Note: There is a widespread problem with single files larger than 2 Gb in size. While EMAN contains the necessary code to deal with such files, in many cases the operating system may have problems. So, if you suspect that your image data may exceed this value, it is a good idea to use the workaround described in the ctfitEMAN FAQ.
Near the origin in Fourier space, there is a very strong component due to the structure factor and incoherent scattering. This term is so strong that interpolation errors here could potentially interfere with alignment in the reconstruction process. However, EMAN now contains built in factors that largely compensate for this effect. Nonetheless, some people may like to apply a small high-pass filter to the particles before reconstruction. Usually 1 pixel is sufficient:
proc2d start.hed start.hed hp=1 inplace [invert]The hp option does high-pass filtering, and the inplace option tells proc2d not to append to the output file, but to overwrite the input images in the same location in the file. If necessary, add the invert option to reverse the density of your particles. EMAN assumes that positive values (white) indicate high density. For cryo images, that means the protein should appear white against the water background. Use invert if your protein looks darker than the background.
At the end of the reconstruction, the unhp= option in proc3d can be used to undo the highpass filter.
An alternative to this centering technique is to use the new multireference-based automatic boxing routine in 'boxer', which does a pretty good job of centering. Unfortunately, generating the appropriate references requires a preliminary 3D model. If you have a preliminary model, you can use makeboxref.py to generate the necessary references. If you decide to use cenalignint, run:
cenalignint start.hed mask=<mask> [frac=<num>/<denom>]This program will read ALL of the particles into memory, and effectively make 2 copies of each. That means if you do an 'iminfo start.hed', your computer should have 3 times this much physical memory. If this is not the case, you should use the frac=<n>/<d> option. This causes only a fraction of of the data to be processed. For example, if you have 1/3 as much memory as you need, you'd do:
cenalignint start.hed maxshift=<max> frac=0/3 cenalignint start.hed maxshift=<max> frac=1/3 cenalignint start.hed maxshift=<max> frac=2/3Replace <max> with the maximum shift, in pixels, that should be used to center the particles. If you don't specify one, 1/4 of the box size will be used. If the particles are already fairly well centered, using a small value here will prevent erroneous centering with large translations.
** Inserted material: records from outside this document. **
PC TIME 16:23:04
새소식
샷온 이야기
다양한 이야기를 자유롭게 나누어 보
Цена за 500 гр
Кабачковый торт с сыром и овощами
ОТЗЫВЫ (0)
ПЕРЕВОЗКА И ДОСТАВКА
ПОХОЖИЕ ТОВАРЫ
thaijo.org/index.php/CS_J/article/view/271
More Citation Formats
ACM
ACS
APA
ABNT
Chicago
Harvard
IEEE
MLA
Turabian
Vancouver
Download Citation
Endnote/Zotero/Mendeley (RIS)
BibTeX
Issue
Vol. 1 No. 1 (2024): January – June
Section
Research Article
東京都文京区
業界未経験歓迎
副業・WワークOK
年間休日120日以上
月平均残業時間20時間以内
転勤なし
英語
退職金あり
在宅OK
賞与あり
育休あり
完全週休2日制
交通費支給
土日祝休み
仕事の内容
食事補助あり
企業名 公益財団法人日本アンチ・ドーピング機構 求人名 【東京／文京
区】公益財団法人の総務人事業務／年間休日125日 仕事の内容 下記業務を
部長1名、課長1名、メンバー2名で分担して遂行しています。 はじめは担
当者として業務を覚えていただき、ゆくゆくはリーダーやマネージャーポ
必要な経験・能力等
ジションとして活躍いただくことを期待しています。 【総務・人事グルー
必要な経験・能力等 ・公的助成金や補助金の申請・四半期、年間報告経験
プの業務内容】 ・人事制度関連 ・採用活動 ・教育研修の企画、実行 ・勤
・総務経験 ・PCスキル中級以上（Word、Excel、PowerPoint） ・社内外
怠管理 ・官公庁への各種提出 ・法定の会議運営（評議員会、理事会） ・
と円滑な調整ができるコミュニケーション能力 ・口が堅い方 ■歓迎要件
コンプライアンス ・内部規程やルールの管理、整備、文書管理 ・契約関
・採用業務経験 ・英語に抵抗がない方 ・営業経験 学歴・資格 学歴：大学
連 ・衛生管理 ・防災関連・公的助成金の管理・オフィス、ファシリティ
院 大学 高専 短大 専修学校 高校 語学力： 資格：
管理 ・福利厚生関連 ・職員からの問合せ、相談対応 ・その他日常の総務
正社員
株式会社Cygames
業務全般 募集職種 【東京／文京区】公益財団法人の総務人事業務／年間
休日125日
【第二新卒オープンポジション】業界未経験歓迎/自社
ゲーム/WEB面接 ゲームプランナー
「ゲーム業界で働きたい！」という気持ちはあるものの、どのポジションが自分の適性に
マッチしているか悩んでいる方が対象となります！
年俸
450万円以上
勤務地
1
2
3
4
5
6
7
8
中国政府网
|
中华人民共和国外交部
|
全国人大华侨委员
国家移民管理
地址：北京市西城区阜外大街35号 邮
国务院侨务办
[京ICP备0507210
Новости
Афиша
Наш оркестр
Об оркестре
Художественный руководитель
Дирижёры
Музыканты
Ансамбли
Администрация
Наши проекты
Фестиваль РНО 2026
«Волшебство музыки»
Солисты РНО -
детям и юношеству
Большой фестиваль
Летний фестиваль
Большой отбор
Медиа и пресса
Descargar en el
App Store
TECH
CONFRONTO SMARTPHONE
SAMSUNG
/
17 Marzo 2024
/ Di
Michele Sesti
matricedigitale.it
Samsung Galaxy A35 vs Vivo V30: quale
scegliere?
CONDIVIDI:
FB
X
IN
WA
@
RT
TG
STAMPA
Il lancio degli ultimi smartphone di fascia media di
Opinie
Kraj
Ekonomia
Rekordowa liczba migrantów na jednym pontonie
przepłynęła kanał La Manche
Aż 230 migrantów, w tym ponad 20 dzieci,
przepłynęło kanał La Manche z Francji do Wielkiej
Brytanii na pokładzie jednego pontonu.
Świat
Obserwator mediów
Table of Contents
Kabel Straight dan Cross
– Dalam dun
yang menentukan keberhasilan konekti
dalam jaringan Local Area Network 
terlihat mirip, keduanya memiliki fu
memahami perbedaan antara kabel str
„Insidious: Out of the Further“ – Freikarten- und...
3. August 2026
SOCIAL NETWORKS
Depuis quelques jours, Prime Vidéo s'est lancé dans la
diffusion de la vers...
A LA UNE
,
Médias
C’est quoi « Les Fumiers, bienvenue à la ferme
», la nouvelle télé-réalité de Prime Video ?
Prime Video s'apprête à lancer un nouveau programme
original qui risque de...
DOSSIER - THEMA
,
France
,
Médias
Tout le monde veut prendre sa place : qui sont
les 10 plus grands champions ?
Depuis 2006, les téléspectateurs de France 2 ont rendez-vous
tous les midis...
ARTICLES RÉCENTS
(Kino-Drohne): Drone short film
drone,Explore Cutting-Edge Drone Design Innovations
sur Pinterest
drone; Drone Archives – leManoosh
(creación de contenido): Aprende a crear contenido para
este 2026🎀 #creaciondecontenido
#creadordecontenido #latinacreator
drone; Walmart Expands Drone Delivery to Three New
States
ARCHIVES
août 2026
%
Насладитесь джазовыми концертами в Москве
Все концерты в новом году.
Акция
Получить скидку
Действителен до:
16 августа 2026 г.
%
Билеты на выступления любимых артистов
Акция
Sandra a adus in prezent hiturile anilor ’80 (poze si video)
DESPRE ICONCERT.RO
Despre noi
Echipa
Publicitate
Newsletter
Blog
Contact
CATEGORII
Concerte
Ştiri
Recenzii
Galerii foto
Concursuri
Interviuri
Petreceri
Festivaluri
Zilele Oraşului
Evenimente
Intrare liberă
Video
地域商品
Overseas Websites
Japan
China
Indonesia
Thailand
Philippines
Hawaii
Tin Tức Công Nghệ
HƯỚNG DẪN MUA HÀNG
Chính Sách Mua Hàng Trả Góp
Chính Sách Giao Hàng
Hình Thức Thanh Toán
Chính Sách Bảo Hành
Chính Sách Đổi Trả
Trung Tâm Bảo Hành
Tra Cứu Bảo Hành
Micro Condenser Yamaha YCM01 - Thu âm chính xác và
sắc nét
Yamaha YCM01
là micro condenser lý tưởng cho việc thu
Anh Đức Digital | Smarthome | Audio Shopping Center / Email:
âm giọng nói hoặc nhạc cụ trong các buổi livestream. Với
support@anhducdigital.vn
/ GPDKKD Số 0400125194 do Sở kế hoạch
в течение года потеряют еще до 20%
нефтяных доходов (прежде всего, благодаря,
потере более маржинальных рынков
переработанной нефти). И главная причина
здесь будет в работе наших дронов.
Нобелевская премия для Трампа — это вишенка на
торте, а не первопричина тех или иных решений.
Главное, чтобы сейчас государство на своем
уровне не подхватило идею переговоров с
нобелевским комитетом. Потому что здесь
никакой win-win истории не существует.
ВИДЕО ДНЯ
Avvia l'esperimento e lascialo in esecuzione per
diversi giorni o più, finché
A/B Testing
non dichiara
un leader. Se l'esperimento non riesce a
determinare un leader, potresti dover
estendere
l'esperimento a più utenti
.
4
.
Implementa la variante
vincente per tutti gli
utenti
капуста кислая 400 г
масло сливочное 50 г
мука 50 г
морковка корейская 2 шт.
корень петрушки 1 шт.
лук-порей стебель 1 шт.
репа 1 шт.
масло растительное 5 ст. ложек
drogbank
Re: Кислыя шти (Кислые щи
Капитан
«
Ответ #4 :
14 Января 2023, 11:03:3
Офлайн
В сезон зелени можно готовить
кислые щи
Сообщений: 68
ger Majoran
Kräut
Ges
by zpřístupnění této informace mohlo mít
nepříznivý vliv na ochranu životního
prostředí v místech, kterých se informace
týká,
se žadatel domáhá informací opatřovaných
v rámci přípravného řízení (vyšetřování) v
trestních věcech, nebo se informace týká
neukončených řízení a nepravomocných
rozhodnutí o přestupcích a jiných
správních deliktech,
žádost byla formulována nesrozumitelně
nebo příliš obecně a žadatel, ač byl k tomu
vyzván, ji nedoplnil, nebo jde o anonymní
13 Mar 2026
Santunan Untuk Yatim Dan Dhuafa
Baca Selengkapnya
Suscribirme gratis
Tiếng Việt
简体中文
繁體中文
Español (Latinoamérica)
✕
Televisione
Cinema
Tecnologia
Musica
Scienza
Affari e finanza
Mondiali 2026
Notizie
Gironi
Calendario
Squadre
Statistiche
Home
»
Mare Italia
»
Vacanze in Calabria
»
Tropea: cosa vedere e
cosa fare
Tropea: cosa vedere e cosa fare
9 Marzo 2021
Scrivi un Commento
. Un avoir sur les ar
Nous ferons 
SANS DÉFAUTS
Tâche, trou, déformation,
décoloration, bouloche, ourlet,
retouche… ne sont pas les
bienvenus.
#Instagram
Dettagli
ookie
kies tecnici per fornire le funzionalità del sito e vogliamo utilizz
This program will generate 3 new image files: ali.img contains the centered particles after processing. bad.img contains the particles that were rejected because of ambiguous alignment. Finally, avg.img contains the average images after each iteration of the alignment. This third file can be examined to determine the size of your particle. Find the radius a pixel or two outside the outermost whitish ring in the last image in avg.hed. This is the mask radius you should use from here on. Go back to 'step 1' in eman and enter the correct value if you haven't already.
Once you're satisfied with the results of the centering, copy ali.hed/img over start.hed/img. If you're concerned about being able to retrace your steps, you may wish to make a copy of start first. The main reason for this step is to get the centering good enough that you can reduce the box size somewhat. You probably still want to leave about 15% padding around your particle. So, if your maximum particle dimension is 64 pixels, and you used a 100 pixel box, you might reduce this to 80 pixels now (remember this number should be divisible by 8), like so:
proc2d ali.hed start.hed clip=80 rm ali* avg* bad*Note that it's not necessary to get perfect centering, just good enough so the particles don't get chopped off at the edge of the box. The smaller box size is very important for speed. A 20% box size reduction may mean as much as a factor of 2 increase in reconstruction speed.